+++ Selected extract

On the day that Danny Boyle's frenetic couplet of made-for-television DV films -- Strumpet and Vacuuming Completely Nude In Paradise -- had well-received industry screenings at Edinburgh, UK film-makers were urged to embrace lower budgets and "liberating" new styles of production.

"A lot of what goes on in UK production is driven at times by the illusion that we are up there with the US," said Elemental Films' Owen Thomas at a panel discussion on new cinema and low budget film-making. "It's increasingly apparent that what are $5.8m (£4m) budgets in the UK are not £4m because that money needs to be spent, but because they're often packed with wastage because [producers] are not rethinking how things can be done."

Such a rethink, Thomas argues, means cutting back on the mores of traditional production through the autonomy offered by DV. Elemental Films' own low budget DV feature One Life Stand, directed by May Miles Thomas, was fast-tracked through development, shot quickly with a streamlined crew and edited on a home computer.

This Is Not A Love Song, a DV feature from director Bille Eltringham and writer Simon Beaufoy, underwent a similarly fast-tracked production process. The film -- the pair's second collaboration after The Darkest Light, which was shot on 35mm -- saw a similarly swift development process. "We could make something really, really fast and not have anyone saying that we couldn't do it," says Eltringham on Love Song, which is currently being edited after shooting in under two weeks. "And that's a very, very attractive proposition -- it's much more liberating."

Low budget film-makers and writers were also urged to look for original UK stories rather than trying to emulate the themes of recent box office successes.

++++++
+++ Data supplied

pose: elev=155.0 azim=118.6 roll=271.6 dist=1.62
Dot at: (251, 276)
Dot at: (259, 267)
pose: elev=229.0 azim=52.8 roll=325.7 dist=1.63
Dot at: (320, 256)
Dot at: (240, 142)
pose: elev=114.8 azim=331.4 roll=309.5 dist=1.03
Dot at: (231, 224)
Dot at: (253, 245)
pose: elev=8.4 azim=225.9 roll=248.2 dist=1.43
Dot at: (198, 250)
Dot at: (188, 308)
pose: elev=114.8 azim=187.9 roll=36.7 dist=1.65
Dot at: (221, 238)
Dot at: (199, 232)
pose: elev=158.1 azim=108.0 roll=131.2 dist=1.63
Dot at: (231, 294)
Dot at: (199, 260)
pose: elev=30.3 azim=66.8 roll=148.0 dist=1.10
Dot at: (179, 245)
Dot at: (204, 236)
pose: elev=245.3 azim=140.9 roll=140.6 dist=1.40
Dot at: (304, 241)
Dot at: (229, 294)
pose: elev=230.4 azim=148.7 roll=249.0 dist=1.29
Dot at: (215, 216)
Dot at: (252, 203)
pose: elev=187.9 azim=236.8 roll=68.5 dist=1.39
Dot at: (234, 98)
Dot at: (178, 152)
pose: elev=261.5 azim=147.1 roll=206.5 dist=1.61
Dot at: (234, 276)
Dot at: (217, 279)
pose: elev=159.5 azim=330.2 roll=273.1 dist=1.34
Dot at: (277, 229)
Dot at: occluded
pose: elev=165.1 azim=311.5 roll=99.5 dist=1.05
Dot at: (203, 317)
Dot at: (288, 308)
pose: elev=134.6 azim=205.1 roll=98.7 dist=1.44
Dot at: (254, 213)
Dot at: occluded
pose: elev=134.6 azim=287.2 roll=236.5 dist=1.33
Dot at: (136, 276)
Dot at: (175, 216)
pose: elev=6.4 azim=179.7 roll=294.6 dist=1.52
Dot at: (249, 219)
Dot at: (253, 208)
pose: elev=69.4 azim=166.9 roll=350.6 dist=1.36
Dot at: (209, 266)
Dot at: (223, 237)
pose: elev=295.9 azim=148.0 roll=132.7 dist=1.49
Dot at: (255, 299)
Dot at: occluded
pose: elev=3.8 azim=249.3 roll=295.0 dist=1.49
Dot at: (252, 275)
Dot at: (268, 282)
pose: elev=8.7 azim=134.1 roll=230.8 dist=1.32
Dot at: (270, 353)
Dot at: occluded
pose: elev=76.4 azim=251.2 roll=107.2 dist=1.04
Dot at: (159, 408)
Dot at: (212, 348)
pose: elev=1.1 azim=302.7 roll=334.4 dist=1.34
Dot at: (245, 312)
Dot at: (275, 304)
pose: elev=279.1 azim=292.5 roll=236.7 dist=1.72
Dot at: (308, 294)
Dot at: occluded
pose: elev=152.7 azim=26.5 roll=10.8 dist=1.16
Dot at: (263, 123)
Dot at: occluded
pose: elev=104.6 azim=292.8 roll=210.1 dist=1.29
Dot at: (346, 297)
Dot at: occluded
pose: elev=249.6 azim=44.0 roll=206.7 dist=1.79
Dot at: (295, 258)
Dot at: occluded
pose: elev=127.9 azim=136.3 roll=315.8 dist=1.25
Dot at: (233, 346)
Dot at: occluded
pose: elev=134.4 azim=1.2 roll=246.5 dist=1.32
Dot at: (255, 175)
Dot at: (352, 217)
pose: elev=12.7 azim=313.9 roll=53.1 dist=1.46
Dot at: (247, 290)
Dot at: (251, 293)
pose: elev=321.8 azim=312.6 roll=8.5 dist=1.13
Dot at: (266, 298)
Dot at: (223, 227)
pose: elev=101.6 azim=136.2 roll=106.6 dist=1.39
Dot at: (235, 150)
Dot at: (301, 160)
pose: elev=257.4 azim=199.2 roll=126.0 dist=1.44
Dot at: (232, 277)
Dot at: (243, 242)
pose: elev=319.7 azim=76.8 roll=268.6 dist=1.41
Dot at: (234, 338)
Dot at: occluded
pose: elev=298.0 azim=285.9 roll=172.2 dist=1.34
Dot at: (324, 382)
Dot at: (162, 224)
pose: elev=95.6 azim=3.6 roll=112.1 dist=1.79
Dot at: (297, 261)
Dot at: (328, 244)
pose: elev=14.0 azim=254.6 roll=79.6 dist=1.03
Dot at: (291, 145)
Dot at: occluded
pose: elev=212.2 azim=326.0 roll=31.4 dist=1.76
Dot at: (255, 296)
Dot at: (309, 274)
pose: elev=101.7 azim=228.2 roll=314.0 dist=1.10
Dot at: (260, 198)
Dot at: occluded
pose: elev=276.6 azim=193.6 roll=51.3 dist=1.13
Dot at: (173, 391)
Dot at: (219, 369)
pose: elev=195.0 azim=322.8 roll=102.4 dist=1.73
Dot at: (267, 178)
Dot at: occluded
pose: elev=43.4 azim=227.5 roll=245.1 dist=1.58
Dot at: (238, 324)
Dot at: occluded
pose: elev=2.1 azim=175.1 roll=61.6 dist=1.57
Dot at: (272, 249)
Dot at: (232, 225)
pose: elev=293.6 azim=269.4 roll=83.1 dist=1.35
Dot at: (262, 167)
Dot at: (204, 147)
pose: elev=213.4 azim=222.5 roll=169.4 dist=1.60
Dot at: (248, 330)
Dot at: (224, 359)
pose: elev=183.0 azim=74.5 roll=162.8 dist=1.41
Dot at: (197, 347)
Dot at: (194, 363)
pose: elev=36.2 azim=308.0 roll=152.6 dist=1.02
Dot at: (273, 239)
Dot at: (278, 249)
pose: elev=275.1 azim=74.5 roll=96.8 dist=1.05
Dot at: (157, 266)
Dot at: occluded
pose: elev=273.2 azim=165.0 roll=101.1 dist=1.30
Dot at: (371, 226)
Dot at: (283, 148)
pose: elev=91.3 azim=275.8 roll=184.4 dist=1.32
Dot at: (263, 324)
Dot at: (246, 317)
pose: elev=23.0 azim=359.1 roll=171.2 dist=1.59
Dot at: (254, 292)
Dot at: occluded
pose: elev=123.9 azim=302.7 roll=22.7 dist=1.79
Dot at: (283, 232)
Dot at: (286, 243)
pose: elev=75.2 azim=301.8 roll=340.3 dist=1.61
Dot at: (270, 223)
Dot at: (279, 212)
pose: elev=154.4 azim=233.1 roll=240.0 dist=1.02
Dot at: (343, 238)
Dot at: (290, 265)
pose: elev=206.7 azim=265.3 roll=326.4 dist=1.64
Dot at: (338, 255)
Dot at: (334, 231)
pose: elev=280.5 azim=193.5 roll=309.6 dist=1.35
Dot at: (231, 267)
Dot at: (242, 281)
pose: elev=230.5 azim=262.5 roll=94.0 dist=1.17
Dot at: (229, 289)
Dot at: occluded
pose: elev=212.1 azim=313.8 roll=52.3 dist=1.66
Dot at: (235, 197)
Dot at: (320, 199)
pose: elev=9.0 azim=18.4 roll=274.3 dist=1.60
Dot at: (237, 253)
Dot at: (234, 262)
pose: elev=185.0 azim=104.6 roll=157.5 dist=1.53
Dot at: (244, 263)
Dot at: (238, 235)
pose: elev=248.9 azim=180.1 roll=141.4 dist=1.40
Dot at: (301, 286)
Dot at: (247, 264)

++++++

- Actions to take -
[a] Reproduce word for word the part of the article on low-budget film-making that runs from "Low budget film-makers" up to and including "box office successes.".
[b] Answer these questions from the article on low-budget film-making:
(i) Which two Danny Boyle DV films had industry screenings at Edinburgh?
(ii) Who directed One Life Stand?
(iii) On what format was The Darkest Light shot?

- Answers given -
[a]
Low budget film-makers and writers were also urged to look for original UK stories rather than trying to emulate the themes of recent box office successes.

[b]
(i) Strumpet and Vacuuming Completely Nude In Paradise
(ii) May Miles Thomas
(iii) 35mm